» TASK GOAL
Nothing except the pictures should be left out when you reproduce the listing exactly.

» PROVIDED MATERIAL
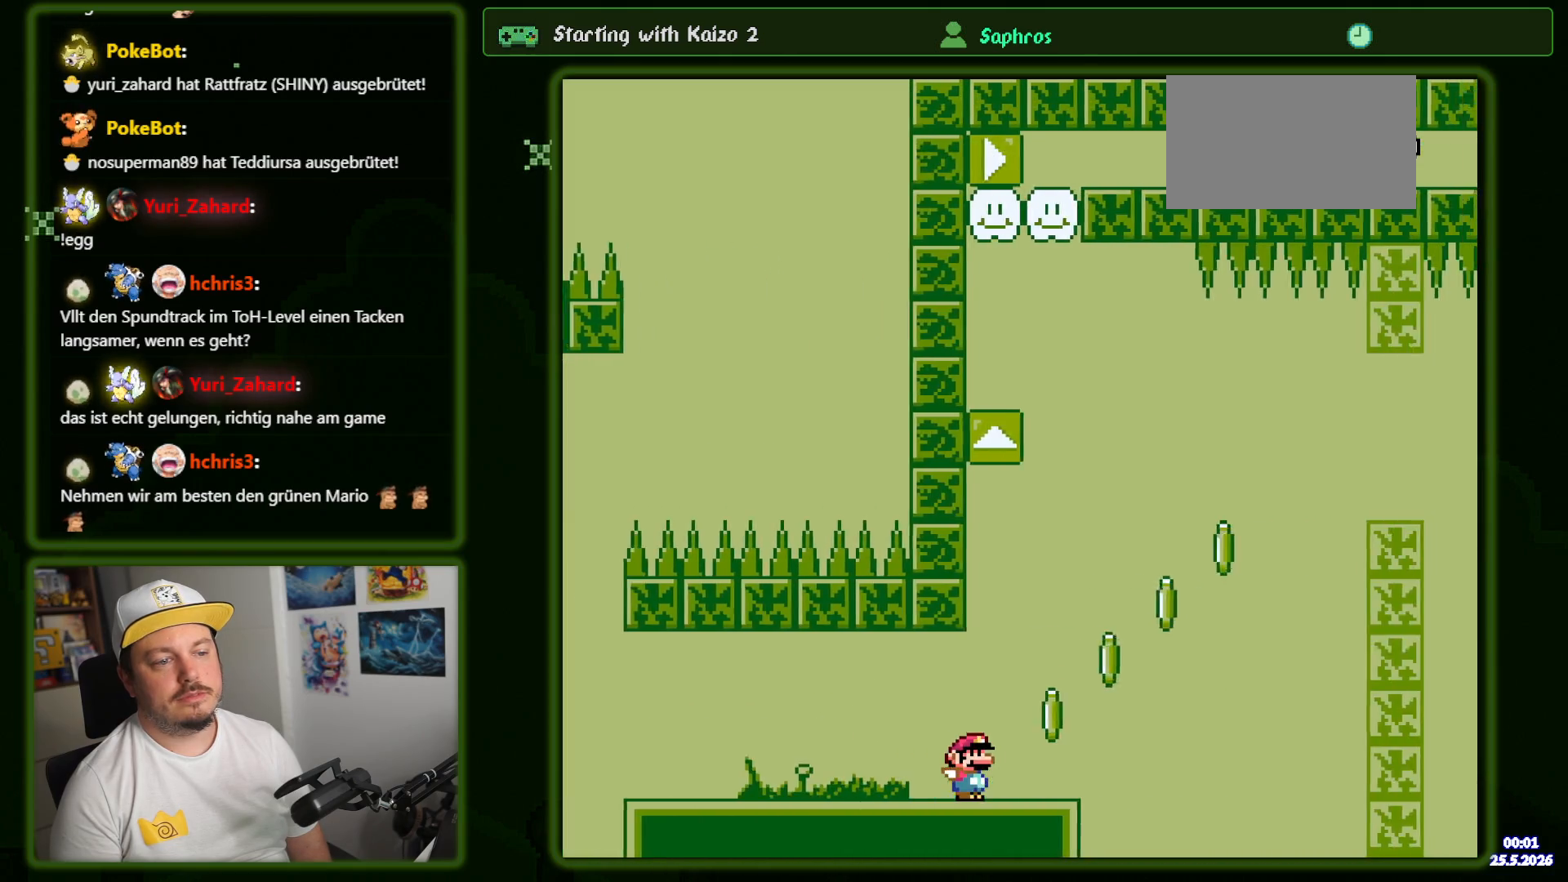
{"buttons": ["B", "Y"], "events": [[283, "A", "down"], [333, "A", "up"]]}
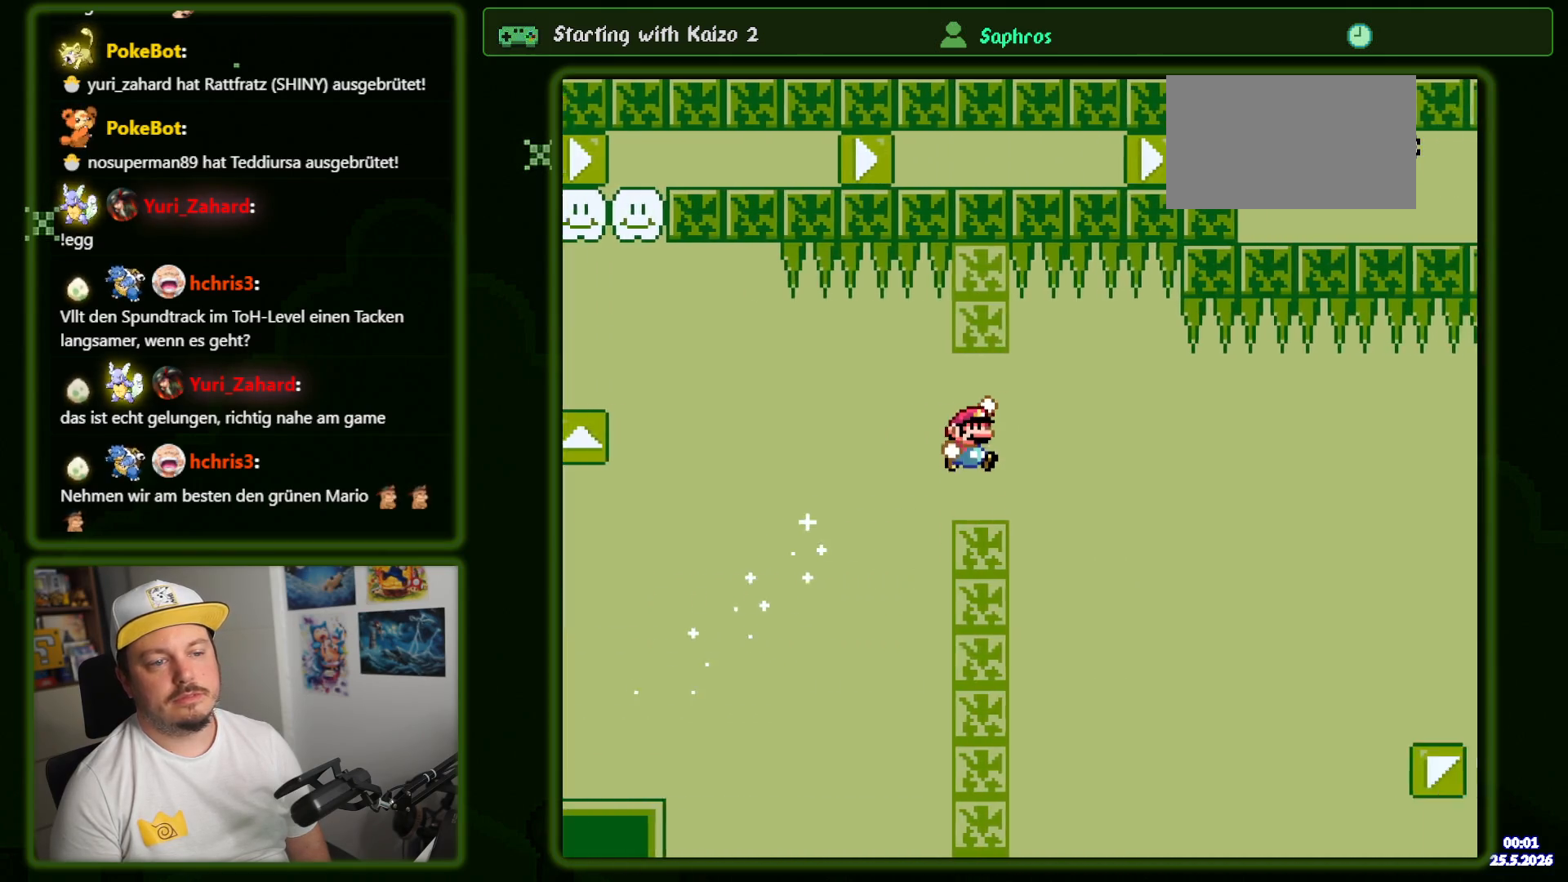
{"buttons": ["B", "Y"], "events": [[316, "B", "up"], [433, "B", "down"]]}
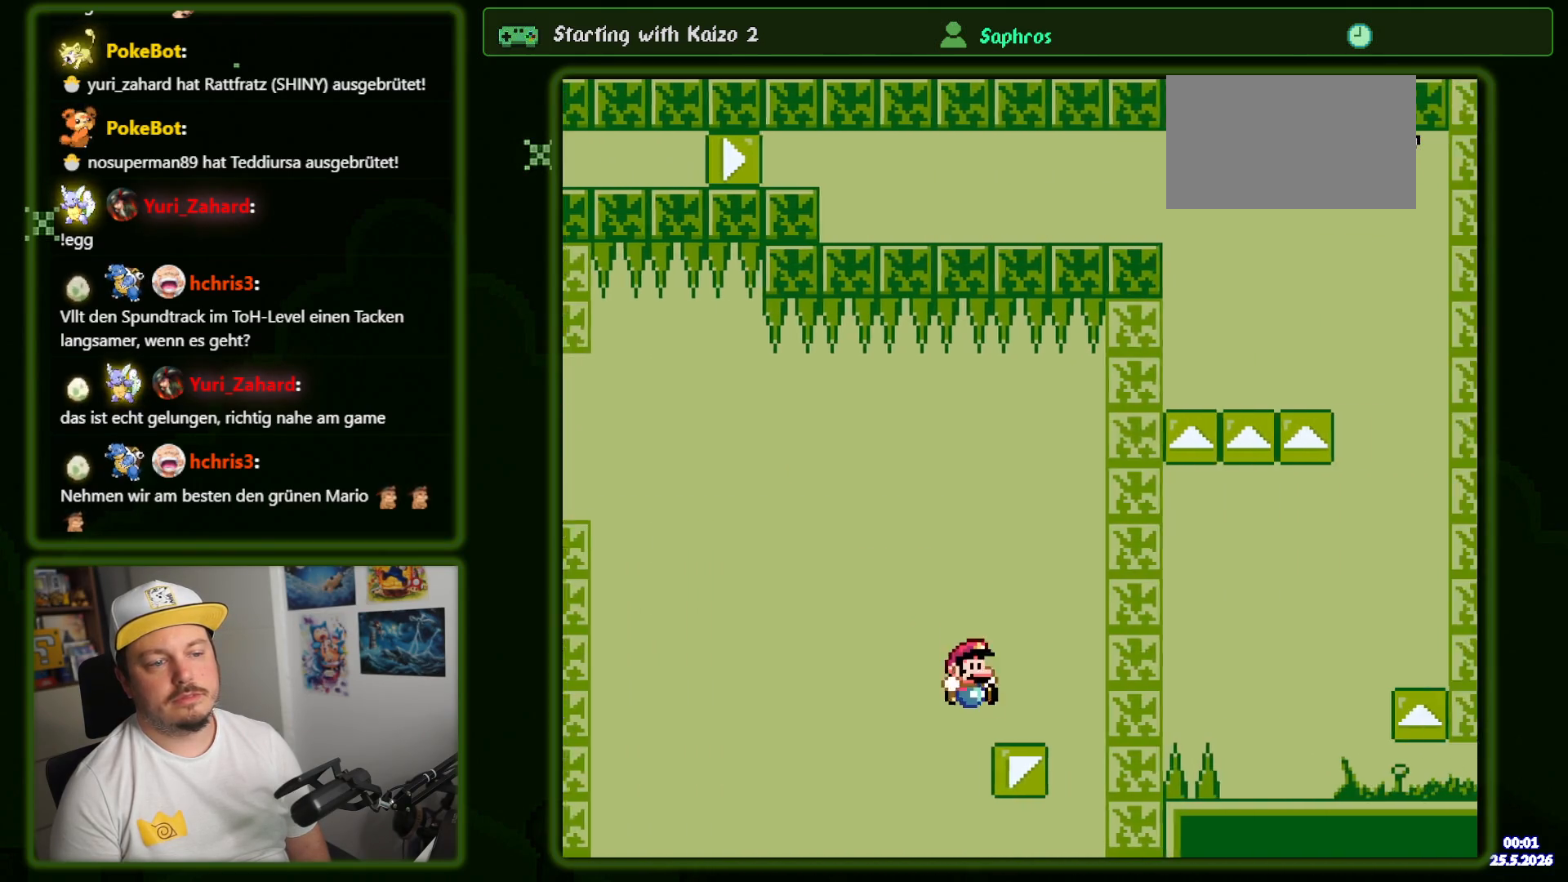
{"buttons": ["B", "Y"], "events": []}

» REPLY
{"buttons": ["B", "Y"], "events": [[283, "A", "down"], [333, "A", "up"]]}
{"buttons": ["B", "Y"], "events": [[316, "B", "up"], [433, "B", "down"]]}
{"buttons": ["B", "Y"], "events": []}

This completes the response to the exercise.